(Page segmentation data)
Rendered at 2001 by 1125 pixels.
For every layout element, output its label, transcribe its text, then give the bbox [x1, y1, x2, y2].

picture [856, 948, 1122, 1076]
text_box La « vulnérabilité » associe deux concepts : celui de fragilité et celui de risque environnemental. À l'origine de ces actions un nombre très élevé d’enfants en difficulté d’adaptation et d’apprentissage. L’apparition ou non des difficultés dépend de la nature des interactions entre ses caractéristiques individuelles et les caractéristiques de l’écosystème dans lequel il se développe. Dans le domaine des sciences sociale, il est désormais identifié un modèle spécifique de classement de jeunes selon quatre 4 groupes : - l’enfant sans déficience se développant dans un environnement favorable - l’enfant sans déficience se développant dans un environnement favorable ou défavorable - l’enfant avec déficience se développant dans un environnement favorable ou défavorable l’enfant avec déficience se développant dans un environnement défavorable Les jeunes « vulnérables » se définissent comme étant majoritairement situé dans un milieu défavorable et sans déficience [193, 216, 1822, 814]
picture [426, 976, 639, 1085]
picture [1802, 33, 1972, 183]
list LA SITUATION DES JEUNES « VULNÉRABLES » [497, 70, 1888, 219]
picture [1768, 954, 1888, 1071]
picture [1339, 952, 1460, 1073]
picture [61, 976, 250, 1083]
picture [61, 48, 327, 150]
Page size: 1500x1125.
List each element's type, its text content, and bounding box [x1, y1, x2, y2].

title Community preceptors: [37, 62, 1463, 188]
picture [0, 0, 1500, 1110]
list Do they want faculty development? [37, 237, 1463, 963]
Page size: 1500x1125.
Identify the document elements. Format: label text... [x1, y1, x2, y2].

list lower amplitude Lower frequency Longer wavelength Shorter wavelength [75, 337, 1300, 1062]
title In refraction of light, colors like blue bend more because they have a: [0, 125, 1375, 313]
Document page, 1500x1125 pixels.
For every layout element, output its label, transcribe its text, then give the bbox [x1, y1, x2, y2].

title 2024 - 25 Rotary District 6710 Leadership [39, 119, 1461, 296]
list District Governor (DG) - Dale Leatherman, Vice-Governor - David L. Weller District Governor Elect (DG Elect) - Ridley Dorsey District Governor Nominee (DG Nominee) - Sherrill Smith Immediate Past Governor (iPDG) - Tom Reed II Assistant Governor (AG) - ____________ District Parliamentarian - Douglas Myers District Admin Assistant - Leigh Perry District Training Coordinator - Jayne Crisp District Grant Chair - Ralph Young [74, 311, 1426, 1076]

Task objective ::
Repeat the data. Keep every word the same.

Response to this exercise ::
Rendered at 2001 by 1125 pixels.
For every layout element, output its label, transcribe its text, then give the bbox [x1, y1, x2, y2].

picture [856, 948, 1122, 1076]
text_box La « vulnérabilité » associe deux concepts : celui de fragilité et celui de risque environnemental. À l'origine de ces actions un nombre très élevé d’enfants en difficulté d’adaptation et d’apprentissage. L’apparition ou non des difficultés dépend de la nature des interactions entre ses caractéristiques individuelles et les caractéristiques de l’écosystème dans lequel il se développe. Dans le domaine des sciences sociale, il est désormais identifié un modèle spécifique de classement de jeunes selon quatre 4 groupes : - l’enfant sans déficience se développant dans un environnement favorable - l’enfant sans déficience se développant dans un environnement favorable ou défavorable - l’enfant avec déficience se développant dans un environnement favorable ou défavorable l’enfant avec déficience se développant dans un environnement défavorable Les jeunes « vulnérables » se définissent comme étant majoritairement situé dans un milieu défavorable et sans déficience [193, 216, 1822, 814]
picture [426, 976, 639, 1085]
picture [1802, 33, 1972, 183]
list LA SITUATION DES JEUNES « VULNÉRABLES » [497, 70, 1888, 219]
picture [1768, 954, 1888, 1071]
picture [1339, 952, 1460, 1073]
picture [61, 976, 250, 1083]
picture [61, 48, 327, 150]
Page size: 1500x1125.
List each element's type, its text content, and bounding box [x1, y1, x2, y2].

title Community preceptors: [37, 62, 1463, 188]
picture [0, 0, 1500, 1110]
list Do they want faculty development? [37, 237, 1463, 963]
Page size: 1500x1125.
Identify the document elements. Format: label text... [x1, y1, x2, y2].

list lower amplitude Lower frequency Longer wavelength Shorter wavelength [75, 337, 1300, 1062]
title In refraction of light, colors like blue bend more because they have a: [0, 125, 1375, 313]
Document page, 1500x1125 pixels.
For every layout element, output its label, transcribe its text, then give the bbox [x1, y1, x2, y2].

title 2024 - 25 Rotary District 6710 Leadership [39, 119, 1461, 296]
list District Governor (DG) - Dale Leatherman, Vice-Governor - David L. Weller District Governor Elect (DG Elect) - Ridley Dorsey District Governor Nominee (DG Nominee) - Sherrill Smith Immediate Past Governor (iPDG) - Tom Reed II Assistant Governor (AG) - ____________ District Parliamentarian - Douglas Myers District Admin Assistant - Leigh Perry District Training Coordinator - Jayne Crisp District Grant Chair - Ralph Young [74, 311, 1426, 1076]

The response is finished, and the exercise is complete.